_Problem:_ Copy every line below character for character, leaving out the pictures.

_Input for this task:_
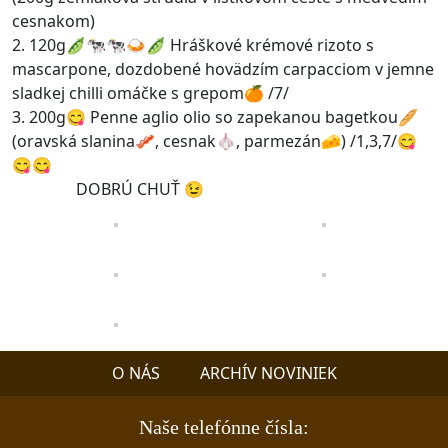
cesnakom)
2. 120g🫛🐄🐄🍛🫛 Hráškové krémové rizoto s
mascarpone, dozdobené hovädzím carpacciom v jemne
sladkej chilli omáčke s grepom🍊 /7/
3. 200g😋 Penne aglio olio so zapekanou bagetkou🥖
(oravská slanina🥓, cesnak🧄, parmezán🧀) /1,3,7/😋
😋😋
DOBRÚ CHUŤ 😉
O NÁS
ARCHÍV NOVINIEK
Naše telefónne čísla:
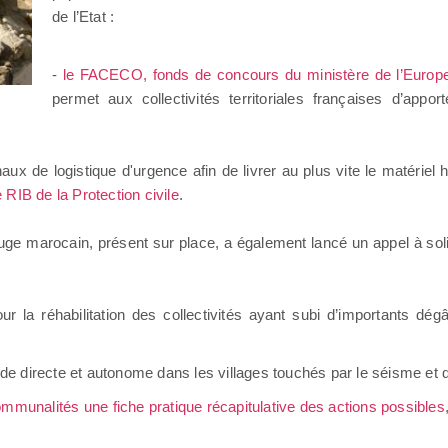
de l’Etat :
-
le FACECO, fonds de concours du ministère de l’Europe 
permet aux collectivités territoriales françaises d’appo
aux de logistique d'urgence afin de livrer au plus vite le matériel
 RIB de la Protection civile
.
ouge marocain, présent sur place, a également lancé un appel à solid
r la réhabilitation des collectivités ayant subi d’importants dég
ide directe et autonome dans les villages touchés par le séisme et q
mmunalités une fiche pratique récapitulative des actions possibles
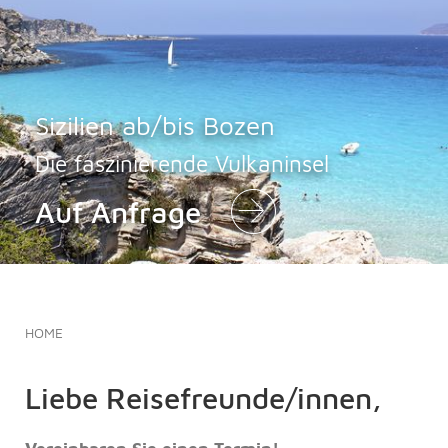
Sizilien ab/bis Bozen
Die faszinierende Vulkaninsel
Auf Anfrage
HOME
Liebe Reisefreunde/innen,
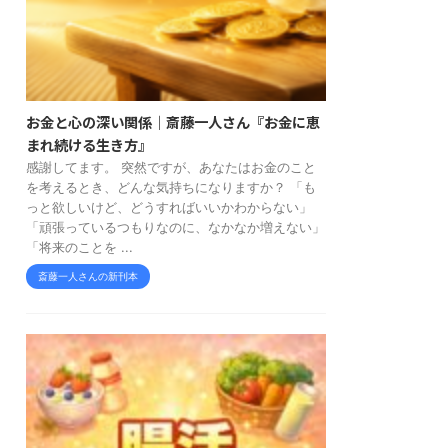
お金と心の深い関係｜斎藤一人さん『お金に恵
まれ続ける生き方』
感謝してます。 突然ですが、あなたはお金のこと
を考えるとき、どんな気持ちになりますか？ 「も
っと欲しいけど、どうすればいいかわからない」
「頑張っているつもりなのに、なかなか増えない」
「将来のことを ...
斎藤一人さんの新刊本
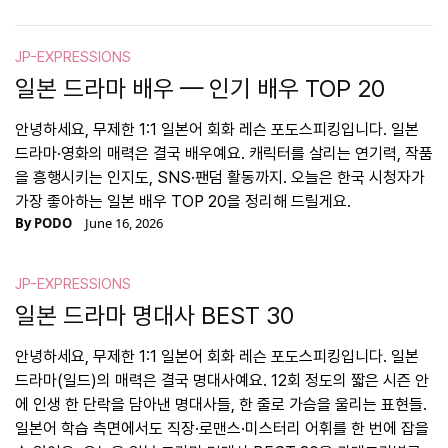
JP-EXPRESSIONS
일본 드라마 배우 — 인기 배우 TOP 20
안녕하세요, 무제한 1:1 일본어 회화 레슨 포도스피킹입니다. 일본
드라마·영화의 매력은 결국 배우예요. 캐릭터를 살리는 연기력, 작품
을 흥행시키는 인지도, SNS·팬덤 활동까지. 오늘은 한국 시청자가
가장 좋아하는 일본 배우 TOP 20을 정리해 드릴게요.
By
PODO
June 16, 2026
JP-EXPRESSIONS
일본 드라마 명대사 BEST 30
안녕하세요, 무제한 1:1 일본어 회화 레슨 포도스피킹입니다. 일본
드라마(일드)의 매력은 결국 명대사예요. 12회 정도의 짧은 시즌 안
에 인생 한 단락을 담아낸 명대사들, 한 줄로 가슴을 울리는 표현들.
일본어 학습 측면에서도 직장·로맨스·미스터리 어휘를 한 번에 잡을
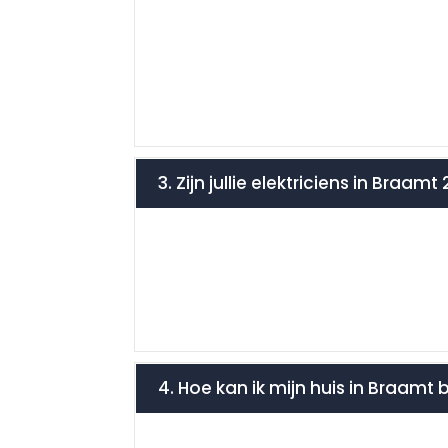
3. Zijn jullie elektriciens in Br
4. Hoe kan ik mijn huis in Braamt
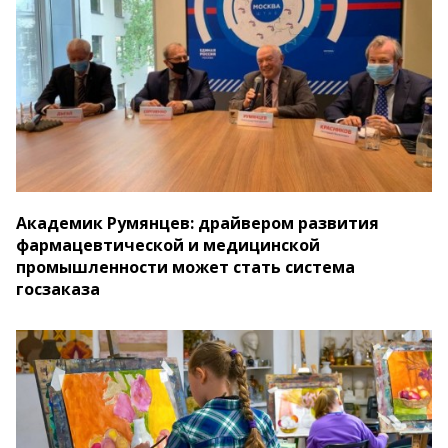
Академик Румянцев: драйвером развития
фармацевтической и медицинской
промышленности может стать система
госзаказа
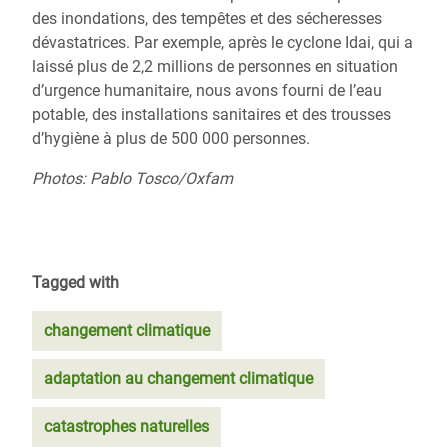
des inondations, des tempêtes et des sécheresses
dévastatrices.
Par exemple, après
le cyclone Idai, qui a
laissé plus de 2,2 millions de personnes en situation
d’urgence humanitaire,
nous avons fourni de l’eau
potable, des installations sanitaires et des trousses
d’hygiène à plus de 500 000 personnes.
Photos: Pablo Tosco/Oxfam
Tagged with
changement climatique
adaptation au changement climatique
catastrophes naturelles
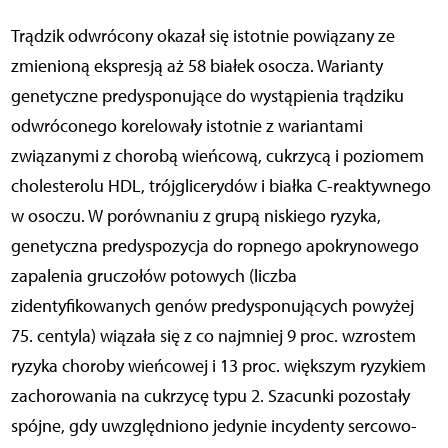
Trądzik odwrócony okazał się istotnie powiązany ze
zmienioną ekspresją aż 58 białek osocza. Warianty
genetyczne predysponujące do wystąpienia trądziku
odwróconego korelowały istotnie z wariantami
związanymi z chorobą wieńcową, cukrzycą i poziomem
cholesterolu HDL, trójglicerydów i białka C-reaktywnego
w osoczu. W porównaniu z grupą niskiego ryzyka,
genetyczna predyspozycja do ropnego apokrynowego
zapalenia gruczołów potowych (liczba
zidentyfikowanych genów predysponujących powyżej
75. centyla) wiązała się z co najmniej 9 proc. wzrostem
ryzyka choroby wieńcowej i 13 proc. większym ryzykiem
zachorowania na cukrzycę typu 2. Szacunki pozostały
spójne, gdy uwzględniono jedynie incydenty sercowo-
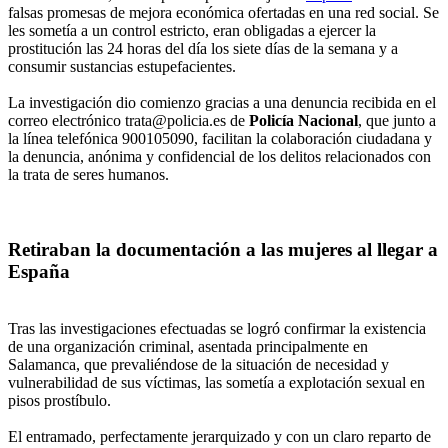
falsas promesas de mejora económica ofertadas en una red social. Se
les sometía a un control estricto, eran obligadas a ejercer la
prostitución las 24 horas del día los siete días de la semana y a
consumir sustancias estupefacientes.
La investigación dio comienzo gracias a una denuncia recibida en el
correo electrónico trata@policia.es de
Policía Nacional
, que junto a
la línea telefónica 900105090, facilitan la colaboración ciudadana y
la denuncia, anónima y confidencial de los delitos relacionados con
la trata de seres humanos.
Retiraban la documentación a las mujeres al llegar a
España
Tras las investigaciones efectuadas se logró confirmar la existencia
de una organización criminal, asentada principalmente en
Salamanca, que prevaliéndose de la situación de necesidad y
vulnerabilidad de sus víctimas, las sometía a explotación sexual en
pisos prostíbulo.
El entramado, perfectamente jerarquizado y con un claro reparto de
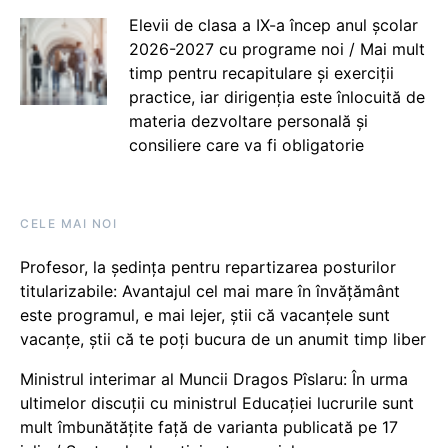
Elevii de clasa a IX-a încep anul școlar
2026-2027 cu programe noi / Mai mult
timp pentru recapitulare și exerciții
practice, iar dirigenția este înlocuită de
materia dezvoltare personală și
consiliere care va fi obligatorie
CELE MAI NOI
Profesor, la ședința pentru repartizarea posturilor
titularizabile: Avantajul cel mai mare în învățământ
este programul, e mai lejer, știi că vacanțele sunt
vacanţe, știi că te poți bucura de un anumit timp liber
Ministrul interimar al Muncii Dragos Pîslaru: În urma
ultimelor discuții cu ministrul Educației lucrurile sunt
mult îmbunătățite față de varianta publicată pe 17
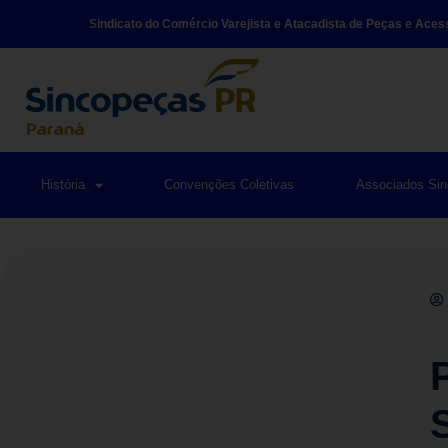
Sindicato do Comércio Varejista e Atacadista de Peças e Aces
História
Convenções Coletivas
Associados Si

_Reply:_
cesnakom)
2. 120g🫛🐄🐄🍛🫛 Hráškové krémové rizoto s
mascarpone, dozdobené hovädzím carpacciom v jemne
sladkej chilli omáčke s grepom🍊 /7/
3. 200g😋 Penne aglio olio so zapekanou bagetkou🥖
(oravská slanina🥓, cesnak🧄, parmezán🧀) /1,3,7/😋
😋😋
DOBRÚ CHUŤ 😉
O NÁS
ARCHÍV NOVINIEK
Naše telefónne čísla:
de l’Etat :
-
le FACECO, fonds de concours du ministère de l’Europe 
permet aux collectivités territoriales françaises d’appo
aux de logistique d'urgence afin de livrer au plus vite le matériel
 RIB de la Protection civile
.
ouge marocain, présent sur place, a également lancé un appel à solid
r la réhabilitation des collectivités ayant subi d’importants dég
ide directe et autonome dans les villages touchés par le séisme et q
mmunalités une fiche pratique récapitulative des actions possibles
Sizilien ab/bis Bozen
Die faszinierende Vulkaninsel
Auf Anfrage
HOME
Liebe Reisefreunde/innen,
お金と心の深い関係｜斎藤一人さん『お金に恵
まれ続ける生き方』
感謝してます。 突然ですが、あなたはお金のこと
を考えるとき、どんな気持ちになりますか？ 「も
っと欲しいけど、どうすればいいかわからない」
「頑張っているつもりなのに、なかなか増えない」
「将来のことを ...
斎藤一人さんの新刊本
JP-EXPRESSIONS
일본 드라마 배우 — 인기 배우 TOP 20
안녕하세요, 무제한 1:1 일본어 회화 레슨 포도스피킹입니다. 일본
드라마·영화의 매력은 결국 배우예요. 캐릭터를 살리는 연기력, 작품
을 흥행시키는 인지도, SNS·팬덤 활동까지. 오늘은 한국 시청자가
가장 좋아하는 일본 배우 TOP 20을 정리해 드릴게요.
By
PODO
June 16, 2026
JP-EXPRESSIONS
일본 드라마 명대사 BEST 30
안녕하세요, 무제한 1:1 일본어 회화 레슨 포도스피킹입니다. 일본
드라마(일드)의 매력은 결국 명대사예요. 12회 정도의 짧은 시즌 안
에 인생 한 단락을 담아낸 명대사들, 한 줄로 가슴을 울리는 표현들.
일본어 학습 측면에서도 직장·로맨스·미스터리 어휘를 한 번에 잡을
3. Zijn jullie elektriciens in Br
4. Hoe kan ik mijn huis in Braamt
Академик Румянцев: драйвером развития
фармацевтической и медицинской
промышленности может стать система
госзаказа
des inondations, des tempêtes et des sécheresses
dévastatrices.
Par exemple, après
le cyclone Idai, qui a
laissé plus de 2,2 millions de personnes en situation
d’urgence humanitaire,
nous avons fourni de l’eau
potable, des installations sanitaires et des trousses
d’hygiène à plus de 500 000 personnes.
Photos: Pablo Tosco/Oxfam
Tagged with
changement climatique
adaptation au changement climatique
catastrophes naturelles
Trądzik odwrócony okazał się istotnie powiązany ze
zmienioną ekspresją aż 58 białek osocza. Warianty
genetyczne predysponujące do wystąpienia trądziku
odwróconego korelowały istotnie z wariantami
związanymi z chorobą wieńcową, cukrzycą i poziomem
cholesterolu HDL, trójglicerydów i białka C-reaktywnego
w osoczu. W porównaniu z grupą niskiego ryzyka,
genetyczna predyspozycja do ropnego apokrynowego
zapalenia gruczołów potowych (liczba
zidentyfikowanych genów predysponujących powyżej
75. centyla) wiązała się z co najmniej 9 proc. wzrostem
ryzyka choroby wieńcowej i 13 proc. większym ryzykiem
zachorowania na cukrzycę typu 2. Szacunki pozostały
spójne, gdy uwzględniono jedynie incydenty sercowo-
falsas promesas de mejora económica ofertadas en una red social. Se
les sometía a un control estricto, eran obligadas a ejercer la
prostitución las 24 horas del día los siete días de la semana y a
consumir sustancias estupefacientes.
La investigación dio comienzo gracias a una denuncia recibida en el
correo electrónico trata@policia.es de
Policía Nacional
, que junto a
la línea telefónica 900105090, facilitan la colaboración ciudadana y
la denuncia, anónima y confidencial de los delitos relacionados con
la trata de seres humanos.
Retiraban la documentación a las mujeres al llegar a
España
Tras las investigaciones efectuadas se logró confirmar la existencia
de una organización criminal, asentada principalmente en
Salamanca, que prevaliéndose de la situación de necesidad y
vulnerabilidad de sus víctimas, las sometía a explotación sexual en
pisos prostíbulo.
El entramado, perfectamente jerarquizado y con un claro reparto de
Elevii de clasa a IX-a încep anul școlar
2026-2027 cu programe noi / Mai mult
timp pentru recapitulare și exerciții
practice, iar dirigenția este înlocuită de
materia dezvoltare personală și
consiliere care va fi obligatorie
CELE MAI NOI
Profesor, la ședința pentru repartizarea posturilor
titularizabile: Avantajul cel mai mare în învățământ
este programul, e mai lejer, știi că vacanțele sunt
vacanţe, știi că te poți bucura de un anumit timp liber
Ministrul interimar al Muncii Dragos Pîslaru: În urma
ultimelor discuții cu ministrul Educației lucrurile sunt
mult îmbunătățite față de varianta publicată pe 17
Sindicato do Comércio Varejista e Atacadista de Peças e Aces
História
Convenções Coletivas
Associados Si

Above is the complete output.